What Does “R” Mean on my Credit Report?

By Christina Austin

Your credit report is something that stays with you for your whole life, documenting your financial habits and informing your potential future creditors how likely they are to be repaid if they lend you money. It can influence whether or not you get a loan and the rate at which your loan will be issued, along with many other financial decisions. Understanding what is included in your credit report is an important life skill that is often not taught, and must instead be researched on your own. To help eliminate surprises when you’re ready to make a big financial decision, we’ll explore the R rating system that you may see on your credit report. It is associated with each of your revolving credit accounts and changes based on your payment habits.

The definition of “R”

”R” refers to revolving credit like a credit card, where you have a credit line that you borrow against each month and then repay only the amount that you use. The R rating reflects your repayment history for revolving credit accounts. There is also the “I” rating for installment loans, like a student or mortgage loan. Once you pay off what you owe for an installment loan, the account closes, unlike revolving credit that resets so you can borrow again. If you don’t pay your mortgage bill on time, your collateral, often your home, will eventually be used as payment. This won’t happen with revolving credit, which is most often unsecured debt, or money borrowed without collateral set up as back up payment.

You may see a number and letter combinations ranging from “R0” to “R9” on your credit report. “R0” means your creditor does not have enough information, or history dealing with you, to rate how well you repay loans. With time, this rating will change. “R1” is the rating you should aim for. It means you pay your bill on time. Anything above an “R1” rating means you have missed a payment. The higher the “R” number, the longer your delinquency is. 

If you see an “R9”, your creditors have charged off the debt after many months of non-payment.
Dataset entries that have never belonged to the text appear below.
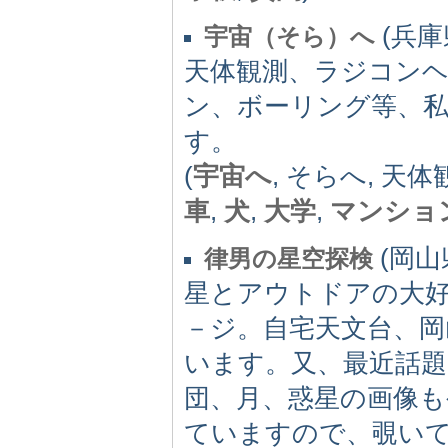
(兵庫県
宇宙（そら）へ
天体観測、ラジコン
ン、ボーリング等、
す。
(
宇宙へ
, そらへ, 天体
車
,
犬
,
大学
,
マンショ
(岡山県)
律男の星空探検
星とアウトドアの大
－ジ。自宅天文台、岡
います。又、最近話題
団、月、惑星の画像も
ていますので、覗い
If you are able to resolve the debt, or settle it through restructuring, your “R” number does not go back to “R1”. Instead, it will go down to “R5”, and that’s the lowest it will ever go for that account. You will have a separate “R” number for each account, influenced only by your timeliness on paying off that account. One “R” value does not influence another “R” value, so failure to pay one bill will not affect another account’s rating that is paid on time.

How to handle the “Rs”

Like always, the best thing you can do for your credit report and resulting credit score is to pay your bills on time. Whether that involves strict budgeting or setting up auto pay, you need to find a system that works best for your situation. All of your credit report headaches can be avoided with on-time payments. If that is not possible for one bill or many, you’ll start seeing the effects on your credit report, like an “R” rating that is not an “R1”. If enough time has passed for you to consider restructuring your debt, that is a viable option for improving your “R” rating. It won’t completely absolve you of your missed payments record, but it will improve your rating to an “R5”, which is much better than having an “R9” listed. It shows creditors that you negotiated with your lender to come up with a solution to your missed payments. To begin this discussion, use Kredit to get in touch with your creditors and start working on a deal to appease both parties.
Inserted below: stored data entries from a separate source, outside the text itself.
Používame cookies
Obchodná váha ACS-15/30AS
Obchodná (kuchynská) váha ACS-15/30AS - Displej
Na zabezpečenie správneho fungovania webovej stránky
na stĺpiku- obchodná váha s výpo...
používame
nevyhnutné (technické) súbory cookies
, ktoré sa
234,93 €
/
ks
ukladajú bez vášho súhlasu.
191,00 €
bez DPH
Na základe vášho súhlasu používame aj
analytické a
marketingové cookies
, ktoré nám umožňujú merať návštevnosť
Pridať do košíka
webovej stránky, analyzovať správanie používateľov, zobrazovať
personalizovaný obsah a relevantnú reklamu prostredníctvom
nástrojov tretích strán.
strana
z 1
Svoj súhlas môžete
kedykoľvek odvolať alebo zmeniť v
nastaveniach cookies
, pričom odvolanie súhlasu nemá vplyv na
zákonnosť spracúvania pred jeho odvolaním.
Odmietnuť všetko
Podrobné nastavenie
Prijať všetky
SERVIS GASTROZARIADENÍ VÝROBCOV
Since paying off the debt completely and restructuring it will yield the same results, do not hesitate to pursue a settlement agreement. You’ll save money and will still end up with an “R5”. Even if you are sued over a debt and resolve it through a repayment plan, you’ll still see an “R5”.

The more you know about your credit report, the better you can tackle life’s financial situations that arise at each new stage. While paying your bills on time may prove difficult, understanding how late payments can affect your credit score, and financial future, could help you reprioritize to meet an upcoming goal.